MUSHROOM SHAPED ACCOUNTING: The financial troubles of a French energy company may seem of minor concern to the British public; but when that company is EDF, Electricite de France, they could become a major problem indeed. EDF is one of those peculiar companies not uncommon in Europe, a public company also significantly owned (85% in this case) by the state. It is the largest electricity company in France, and bigger than any in the UK, in terms of both generation and retail customer service. EDF is profitable but it has been for some time cash flow negative, not a situation which it can sustain for ever, and various measures to cut costs – and a €4bn rights issue earlier this year – were intended to get income positive by early 2018. But EDF has now announced that this target remains elusive and that anticipated earnings are likely to be down on earlier forecasts for 2017. Its problems are partly weaker demand for electricity which it sells, but, much more significantly, enormous costs relating to its nuclear energy business. Top of the problem list is Britain’s Hinkley Point nuclear reactor, a super reactor which will, when (or if) built, supply around 13% of Britain’s electricity.
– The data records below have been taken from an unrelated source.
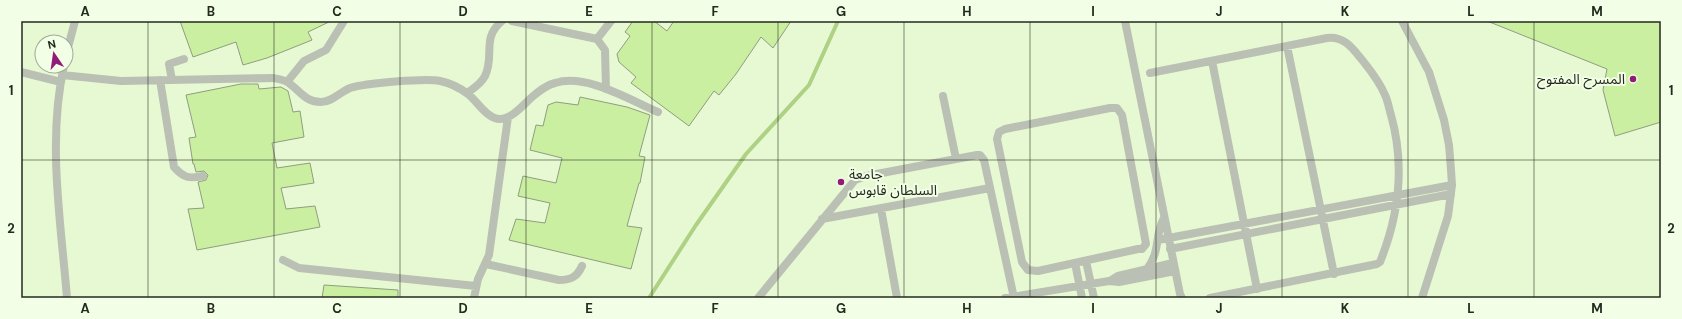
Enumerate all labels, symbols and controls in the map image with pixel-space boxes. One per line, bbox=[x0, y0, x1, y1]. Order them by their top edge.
text: A bbox=[80, 3, 90, 20]
text: B bbox=[207, 3, 215, 20]
text: C bbox=[332, 3, 342, 20]
text: D bbox=[458, 3, 468, 20]
text: E bbox=[585, 3, 593, 20]
text: F bbox=[711, 3, 719, 20]
text: G bbox=[836, 3, 846, 20]
text: H bbox=[962, 3, 972, 20]
text: I bbox=[1091, 3, 1095, 20]
text: J bbox=[1215, 3, 1223, 20]
text: K bbox=[1341, 3, 1350, 20]
text: L bbox=[1467, 3, 1475, 20]
text: M bbox=[1591, 3, 1603, 20]
north arrow bbox=[34, 34, 74, 74]
text: N bbox=[46, 37, 57, 52]
place label: المسرح المفتوح bbox=[1537, 70, 1625, 90]
marker: المسرح المفتوح bbox=[1628, 74, 1638, 84]
text: 1 bbox=[9, 82, 13, 99]
text: 1 bbox=[1669, 82, 1673, 99]
place label: جامعة السلطان قابوس bbox=[849, 165, 937, 199]
marker: جامعة السلطان قابوس bbox=[836, 177, 846, 187]
text: 2 bbox=[7, 220, 15, 237]
text: 2 bbox=[1667, 220, 1675, 237]
text: A bbox=[80, 300, 90, 317]
text: B bbox=[207, 300, 215, 317]
text: C bbox=[332, 300, 342, 317]
text: D bbox=[458, 300, 468, 317]
text: E bbox=[585, 300, 593, 317]
text: F bbox=[711, 300, 719, 317]
text: G bbox=[836, 300, 846, 317]
text: H bbox=[962, 300, 972, 317]
text: I bbox=[1091, 300, 1095, 317]
text: J bbox=[1215, 300, 1223, 317]
text: K bbox=[1341, 300, 1350, 317]
text: L bbox=[1467, 300, 1475, 317]
text: M bbox=[1591, 300, 1603, 317]

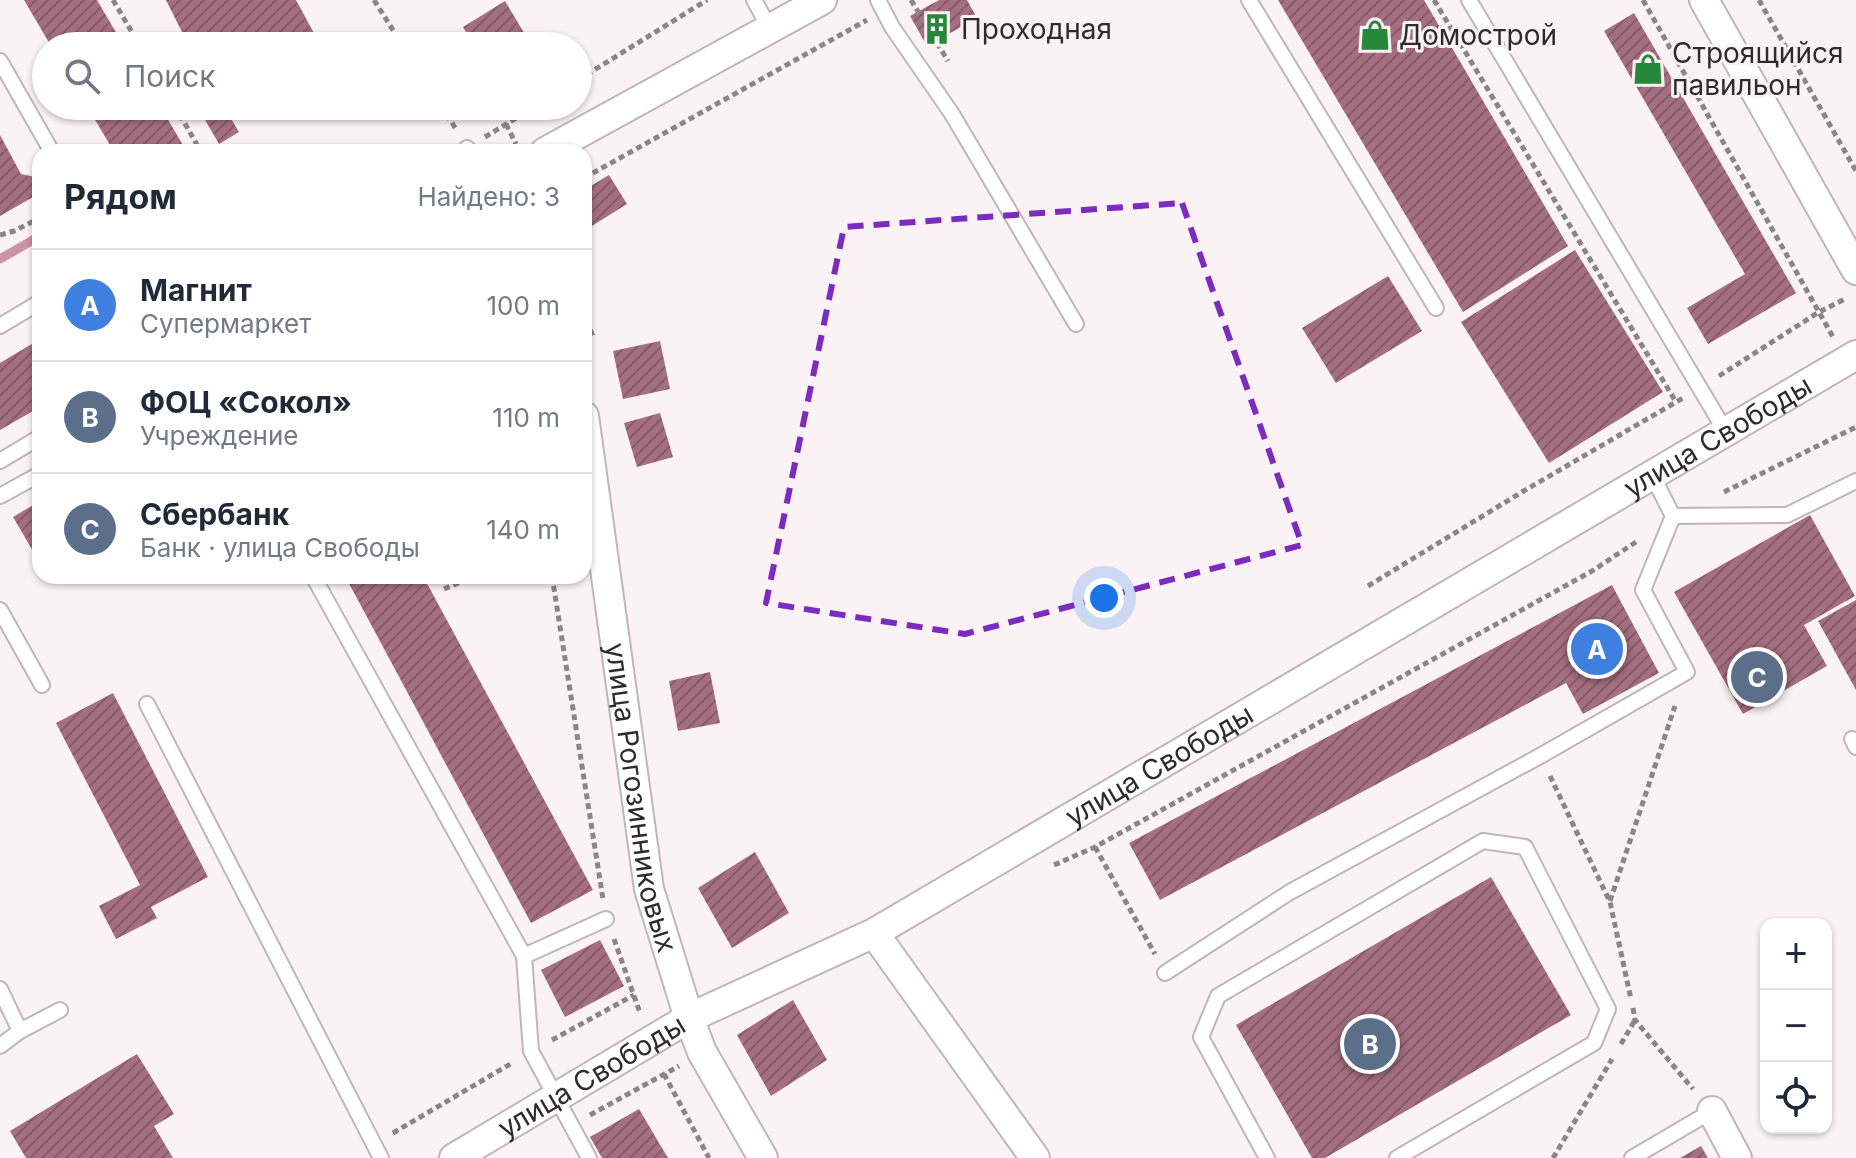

The project is owned jointly with China National Nuclear Corporation. Although construction has finally started on site, the costs of the project remain somewhat hazy but may be approaching £25bn. Even with British government guaranteed prices for the output there could be further strain on EDF’s finances while the reactor is built (no income of course if the project does not get finished). EDF has problems in France too – a number of its reactors are currently closed pending safety and regulatory checks, a further potential hazard should Britain suffer a severe winter and need to import further supplies of power by the two cross channel cables. Log burning stove, anyone?
HOT HOT HOT…COLD: If you are buying a log burning stove, check if you can really afford one. House prices are continuing to rise, doubts about the economy and the hint of rising interest rates not withstanding – except for one location. That exception is the pricey flat market in Central London, now suffering from that classic trap – an enormously increased supply of new luxury residences, priced at exceptionally high levels, £2,000 per square foot plus (£3m to £4m for a two or three bedroomed flat), coinciding with a steep downturn in demand, and a steep decline in prices – 40% say some agents (off the record). The downturn is partly satiation – everybody who wants and can afford a luxury central London flat has already got one, and a nervousness to commit by foreign buyers until the terms of Brexit are settled. But over the rest of the country prices are still on the up, an average of 5% over the last year says the Office for National Statistics, reflecting what mortgage providers official surveys and estate agent’s unofficial commentaries are saying. That makes the average home price now £226,000 (double that in Greater London).
There are variations within this – some desirable seaside retirement areas are seeing rapid growth with competition from London retirees to buy retirement (or second) homes from very limited stock. Another area seeing strong growth is anything that can be afforded by first time buyers, where Help to Buy schemes are driving buyer’s ability to get on the ladder. Not so hot are Scotland and some areas of older stock around regional cities. Whether these are good or bad trends might depend on whether you are buying or selling; but in a time when affordability may come under pressure from slow earnings and rising interest rates (to say nothing of energy and food costs) it certainly has the potential for trouble in the future.